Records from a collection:
BEGIN

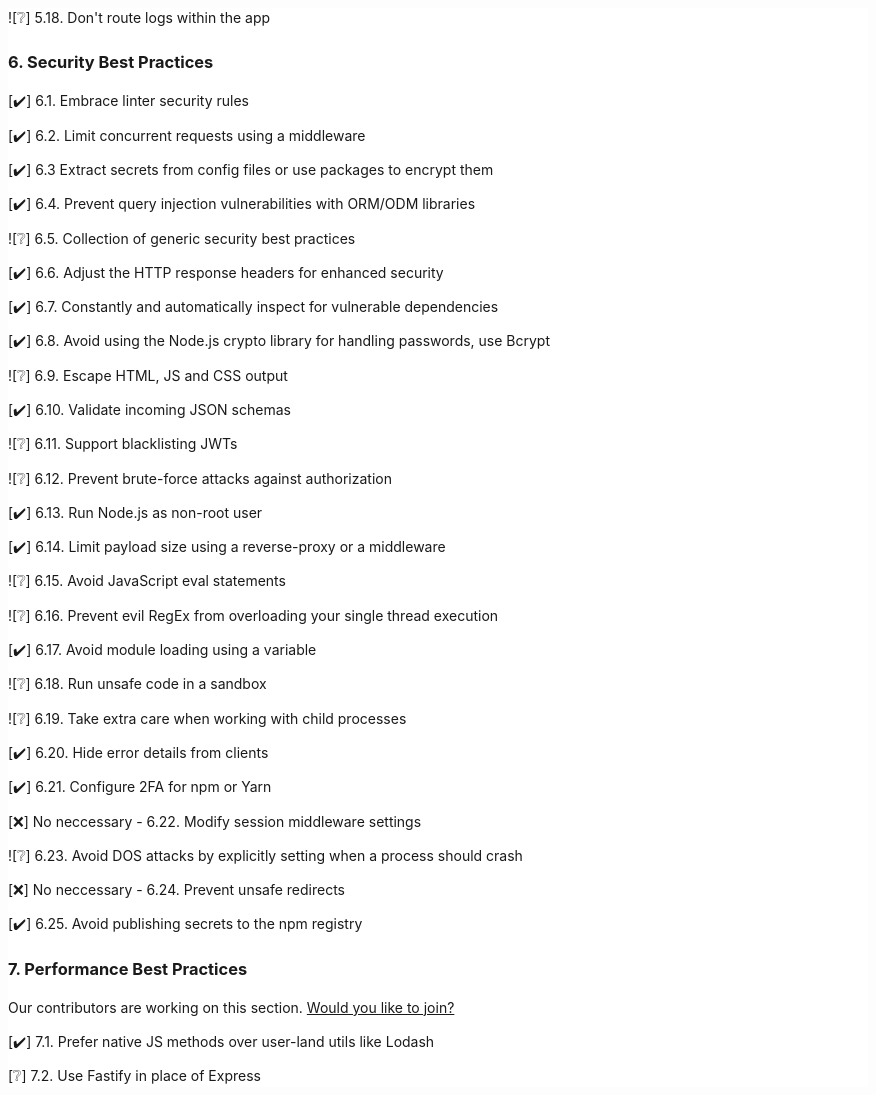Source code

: ![❔] 5.18. Don't route logs within the app

### 6. Security Best Practices

[✔️] 6.1. Embrace linter security rules

[✔️] 6.2. Limit concurrent requests using a middleware

[✔️] 6.3 Extract secrets from config files or use packages to encrypt them

[✔️] 6.4. Prevent query injection vulnerabilities with ORM/ODM libraries

![❔] 6.5. Collection of generic security best practices

[✔️] 6.6. Adjust the HTTP response headers for enhanced security

[✔️] 6.7. Constantly and automatically inspect for vulnerable dependencies

[✔️] 6.8. Avoid using the Node.js crypto library for handling passwords, use Bcrypt

![❔] 6.9. Escape HTML, JS and CSS output

[✔️] 6.10. Validate incoming JSON schemas

![❔] 6.11. Support blacklisting JWTs

![❔] 6.12. Prevent brute-force attacks against authorization

[✔️] 6.13. Run Node.js as non-root user

[✔️] 6.14. Limit payload size using a reverse-proxy or a middleware

![❔] 6.15. Avoid JavaScript eval statements

![❔] 6.16. Prevent evil RegEx from overloading your single thread execution

[✔️] 6.17. Avoid module loading using a variable

![❔] 6.18. Run unsafe code in a sandbox

![❔] 6.19. Take extra care when working with child processes

[✔️] 6.20. Hide error details from clients

[✔️] 6.21. Configure 2FA for npm or Yarn

[❌] No neccessary - 6.22. Modify session middleware settings

![❔] 6.23. Avoid DOS attacks by explicitly setting when a process should crash

[❌] No neccessary - 6.24. Prevent unsafe redirects

[✔️] 6.25. Avoid publishing secrets to the npm registry

### 7. Performance Best Practices

Our contributors are working on this section. [Would you like to join?](https://github.com/i0natan/nodebestpractices/issues/256)

[✔️] 7.1. Prefer native JS methods over user-land utils like Lodash

[❔] 7.2. Use Fastify in place of Express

END

*What the exercise asks*. Start with the line above that contains "[✔️] 6.3 Extract" and end with the line that contains "[✔️] 6.20. Hide error details from clients". Write out those lines exactly, and only those.

*Solution to this exercise*.
[✔️] 6.3 Extract secrets from config files or use packages to encrypt them

[✔️] 6.4. Prevent query injection vulnerabilities with ORM/ODM libraries

![❔] 6.5. Collection of generic security best practices

[✔️] 6.6. Adjust the HTTP response headers for enhanced security

[✔️] 6.7. Constantly and automatically inspect for vulnerable dependencies

[✔️] 6.8. Avoid using the Node.js crypto library for handling passwords, use Bcrypt

![❔] 6.9. Escape HTML, JS and CSS output

[✔️] 6.10. Validate incoming JSON schemas

![❔] 6.11. Support blacklisting JWTs

![❔] 6.12. Prevent brute-force attacks against authorization

[✔️] 6.13. Run Node.js as non-root user

[✔️] 6.14. Limit payload size using a reverse-proxy or a middleware

![❔] 6.15. Avoid JavaScript eval statements

![❔] 6.16. Prevent evil RegEx from overloading your single thread execution

[✔️] 6.17. Avoid module loading using a variable

![❔] 6.18. Run unsafe code in a sandbox

![❔] 6.19. Take extra care when working with child processes

[✔️] 6.20. Hide error details from clients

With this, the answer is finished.